Thursday, November 10, 2005

MOVIES: The Indy Top 50

Empire Magazine's 50 Greatest Independent Films. GO, MEME, GO!!

Bold the ones you've seen and liked.
Strike the ones you've seen and which you didn't like or which are just plain overrated.
Italicize the ones you haven't seen but want to.
Underline the ones you haven't seen and don't want to.
Don't do anything to the ones you've never heard of.

1. Reservoir Dogs: Damn fine, if obvious, choice.
2. Donnie Darko: I liked it enough that I can't bring myself to call it overrated, but there's no way it should be #2.
3. The Terminator: Unexpected, but I can't fault it one bit.
4. Clerks: I've seen bits and pieces, but unbelievably enough, I've never seen the whole thing.
5. Monty Python's Life of Brian: I'd actually rate The Holy Grail before this one, but I'm certainly not going to call it overrated.
6. Night of the Living Dead
7. Sex, Lies, and Videotape
8. The Usual Suspects
9. Sideways: A little too recent to rank quite so high (though I do love it).
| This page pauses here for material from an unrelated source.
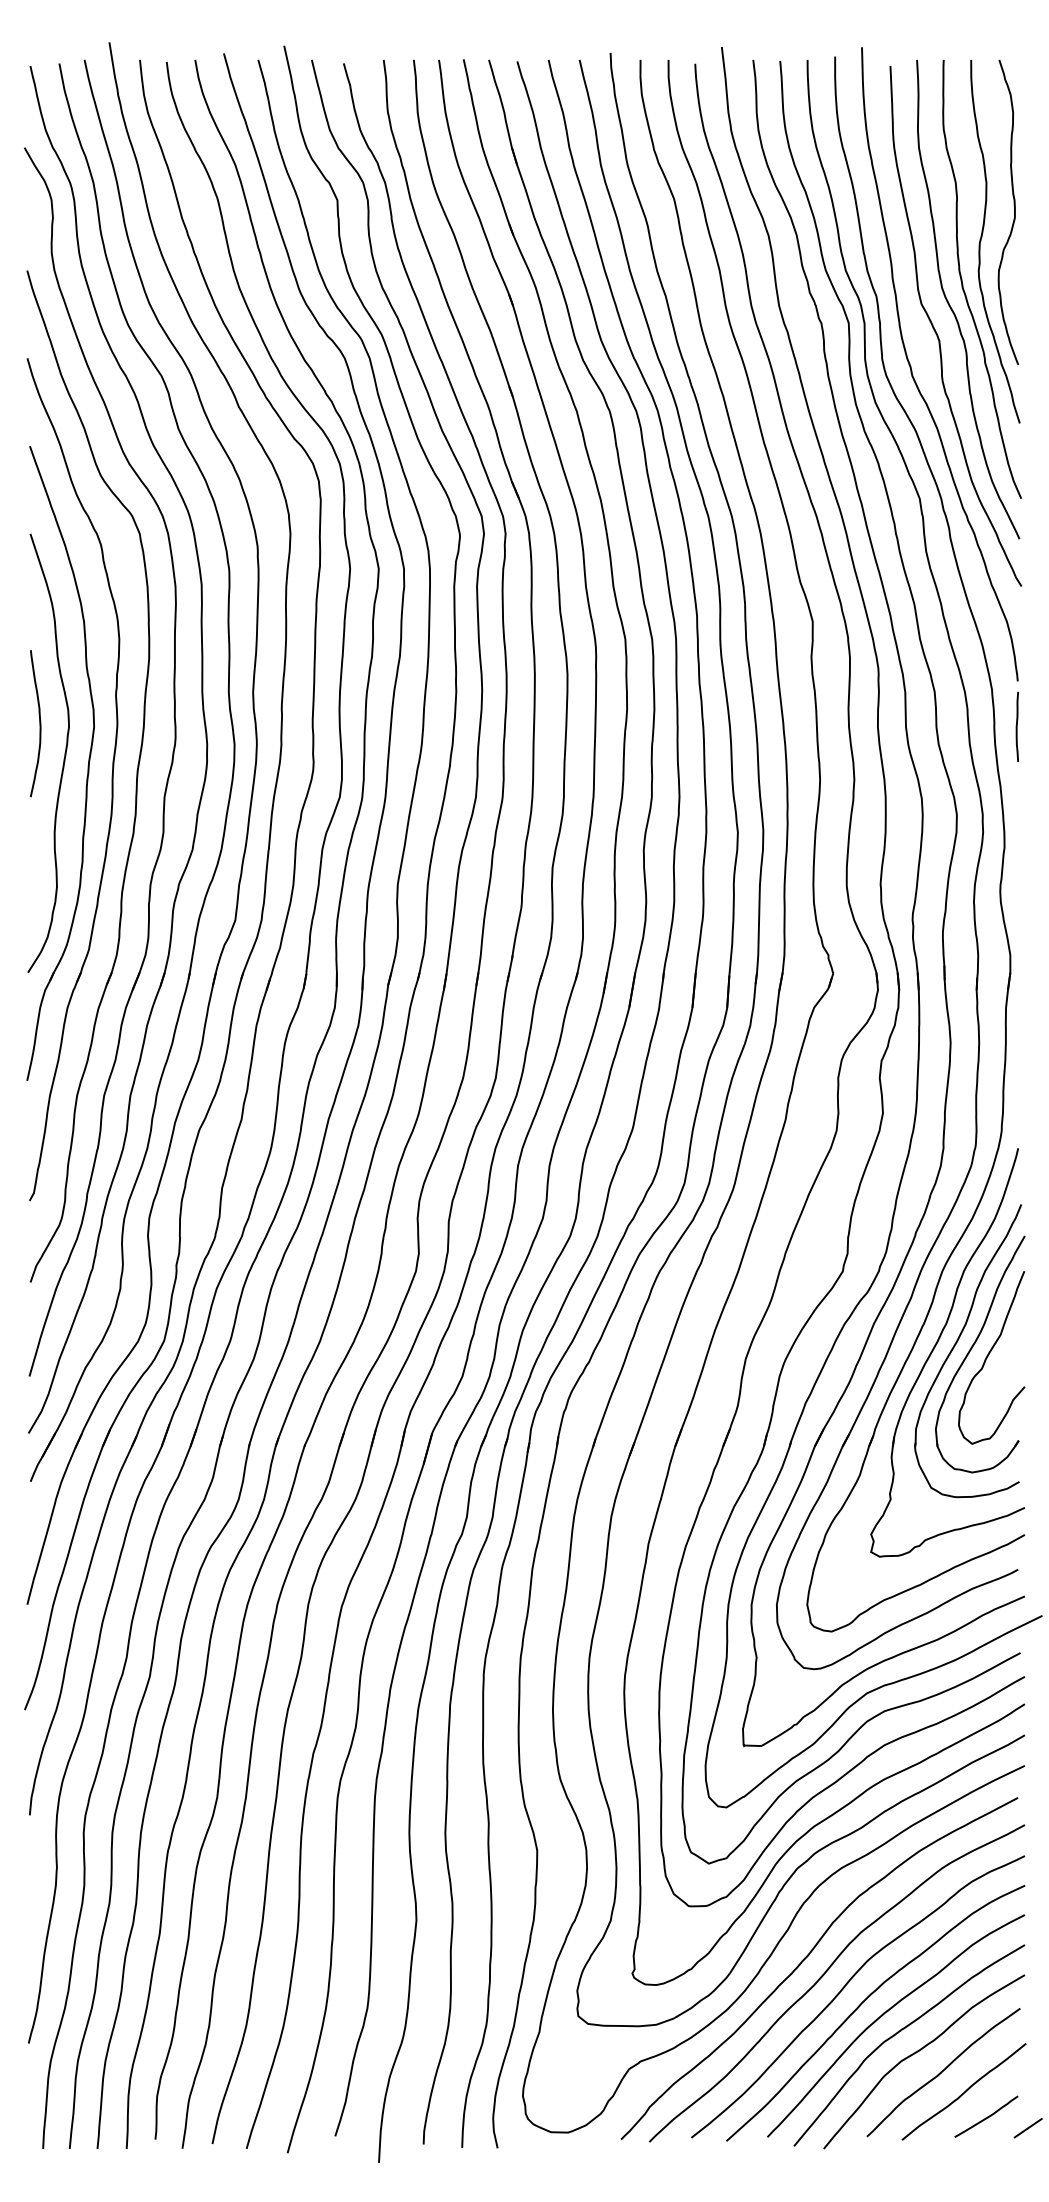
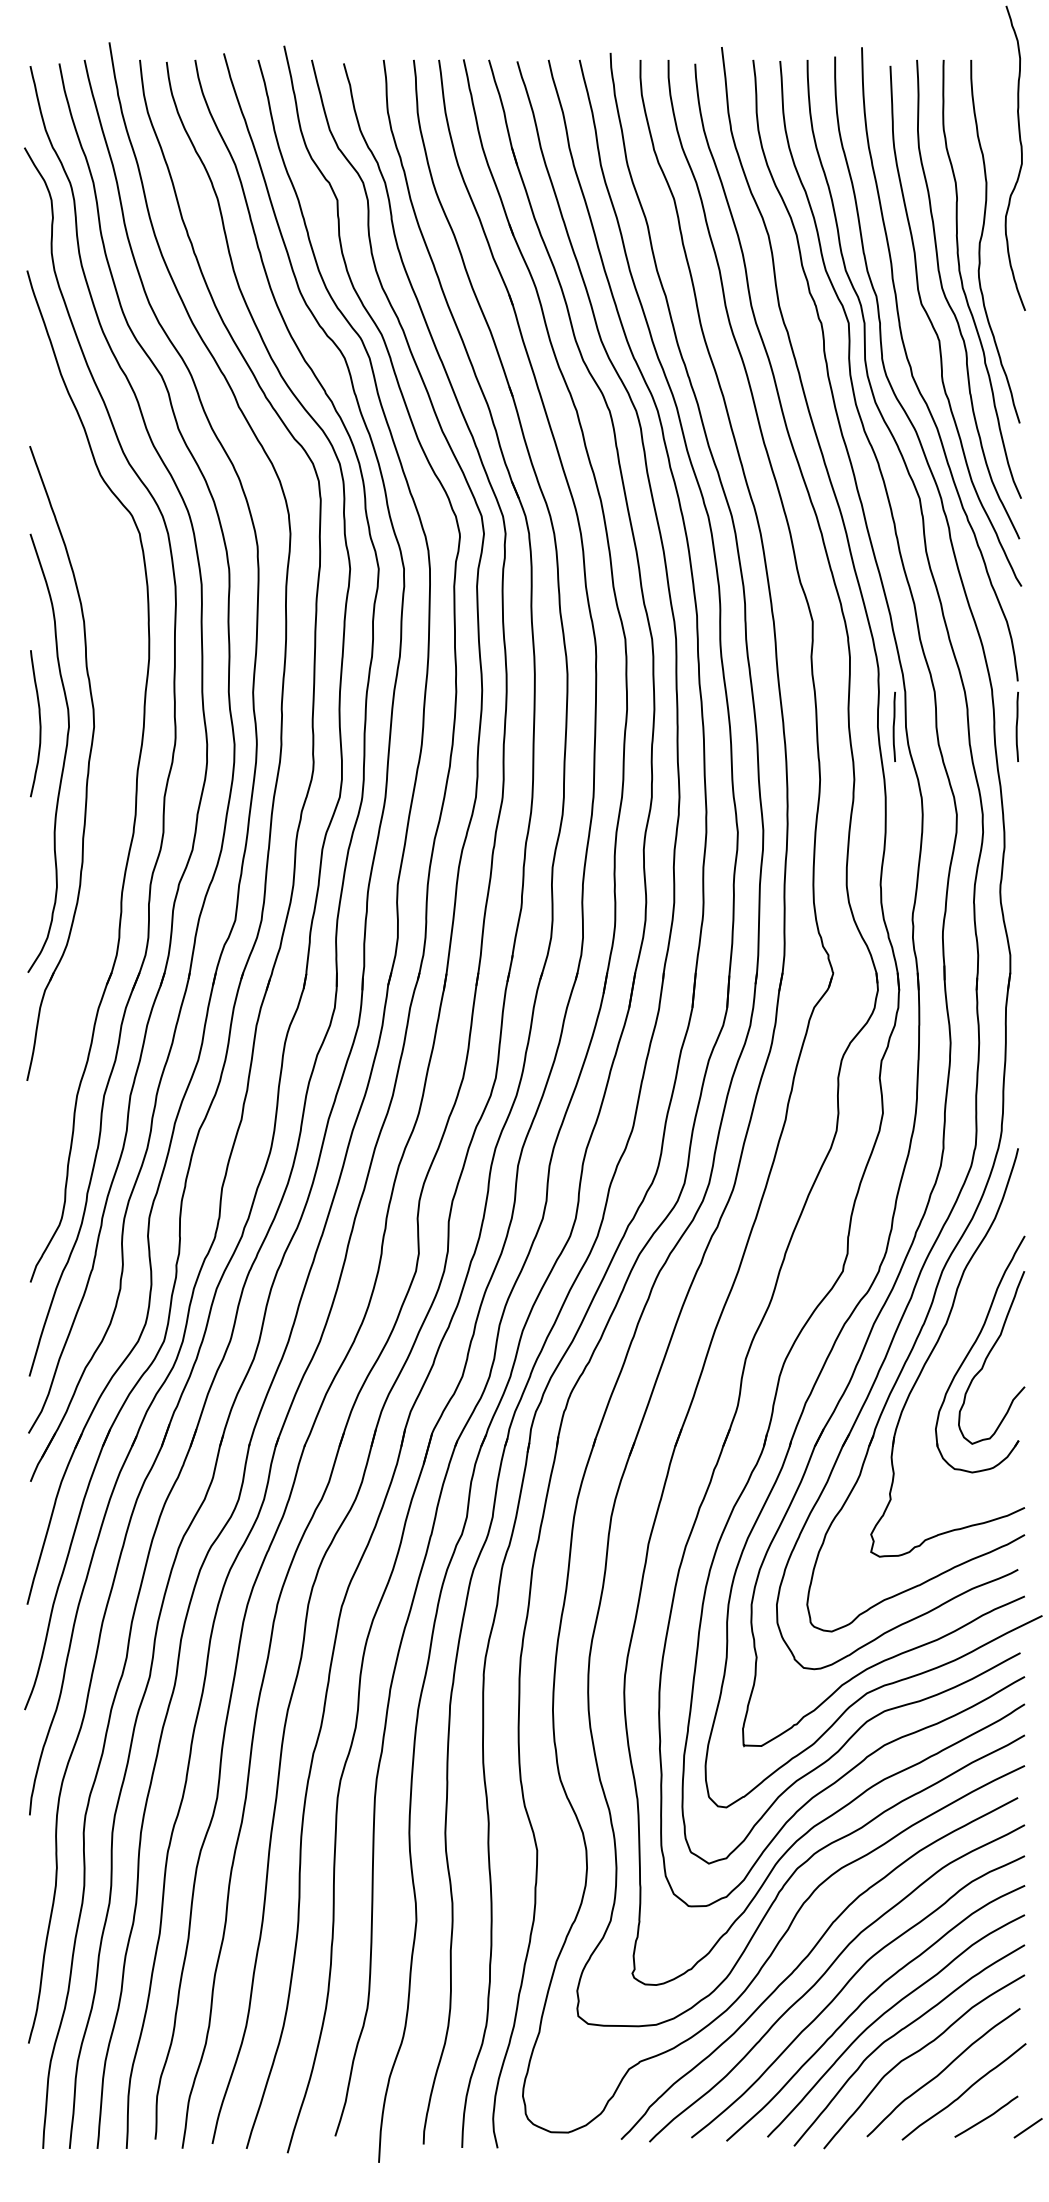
curve at (1014, 211) position: (1014, 211) -> (1021, 157)
line at (893, 726): none -> present
part at (111, 779): present -> none
part at (955, 1346): present -> none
A few other films further down on the list are also a little too current to really be immortalizing them like this just yet.
10. Mean Streets
11. Bad Taste: I wouldn't rank it quite so high, and I'd certainly put DeadAlive ahead of it (assuming it also could be called "independent"), but this is one crazy bit of filmmaking.
12. Eraserhead
13. Memento
14. Stranger Than Paradise
15. Blood Simple
16. She's Gotta Have It
17. City of God
18. Withnail and I: I've heard so much good about this film, but have never felt the urge to see it. I think I'm ready to see it now.
19. Lone Star: Love this film. So criminally underseen.
20. Slacker
21. Roger and Me
22. Nosferatu
23. The Evil Dead
24. Happiness
25. Drugstore Cowboy
26. Lost in Translation
27. Dark Star: I love John Carpenter, but just have never seen this one.
28. In the Company of Men: Brutal, brutal stuff. Made me feel like I'd been punched in the gut.
29. Bad Lieutenant: Harvey Keitel is a freak.
30. Sweet Sweetback's Baadasssss Song: I'd also like to see Baadasssss! (which is wrongly listed as How to Get the Man's Foot Outta Your Ass on IMDb), Mario Van Peebles' biopic about his father Melvin's breakthrough film.
31. Pink Flamingos: Never quite been in the right frame of mind to rent it, but I'm sure I will someday.
32. Two Lane Blacktop
33. Shallow Grave: I've always meant to rent this, but have just never gotten around to it.
34. The Blair Witch Project: I liked it, but it was way overrated. If you ever believed, even for a second, that it was actually a true story... you are quite the gullible one.
35. THX-1138: I rented the DVD and couldn't finish it. I don't think I'll be giving it a second chance.
36. Buffalo '66: Vincent Gallo is a freak. But not in a cool way, like Keitel.
37. Being John Malkovich
38. Grosse Point Blank: I kinda liked it, but I wouldn't rank it as a great independent film by any stretch. In fact, I'm surprised it's classified as "independent" to begin with.
39. The Passion of the Christ: Before the film opened, when it seemed destined to flop in a big way, I was interested in it from an objective standpoint: I don't embrace its religion, but I wanted to judge how well it told the story. After its release, when it became a litmus test for proving your faith, I lost any urge to see it.
40. The Descent: British horror from 2005. Sounds interesting. But again, it seems like Empire is stacking the list with a few too many too-recent movies.
41. Dead Man's Shoes: A British revenge flick from 2004 -- also too recent.
42. Swingers
43. Shadows: I don't think I've ever seen a John Cassavetes film, and I've never even heard of this one.
44. Amores Perros
45. Mad Max
46. The Texas Chain Saw Massacre
47. Blood Feast: I have no specific memory of this, oddly, but I know I've seen it.
48. Cube
49. Run Lola Run
50. El Mariachi

Pretty good list. I disagree with some of the rankings and some of the choices, but it's not some crazy, out-of-left-field kind of list (like the ones Spin Magazine tends to put together). Gave me a couple ideas for rentals at the very least, both of films I've never seen and ones I need to see again. And I can't think of any glaring omissions. I mean, I can, but I'm not sure if they count as "independent" or not. Like Pulp Fiction, or This Is Spinal Tap -- not including Tap is a truly heinous mistake, assuming it qualifies under whatever terms Empire used to define "independent".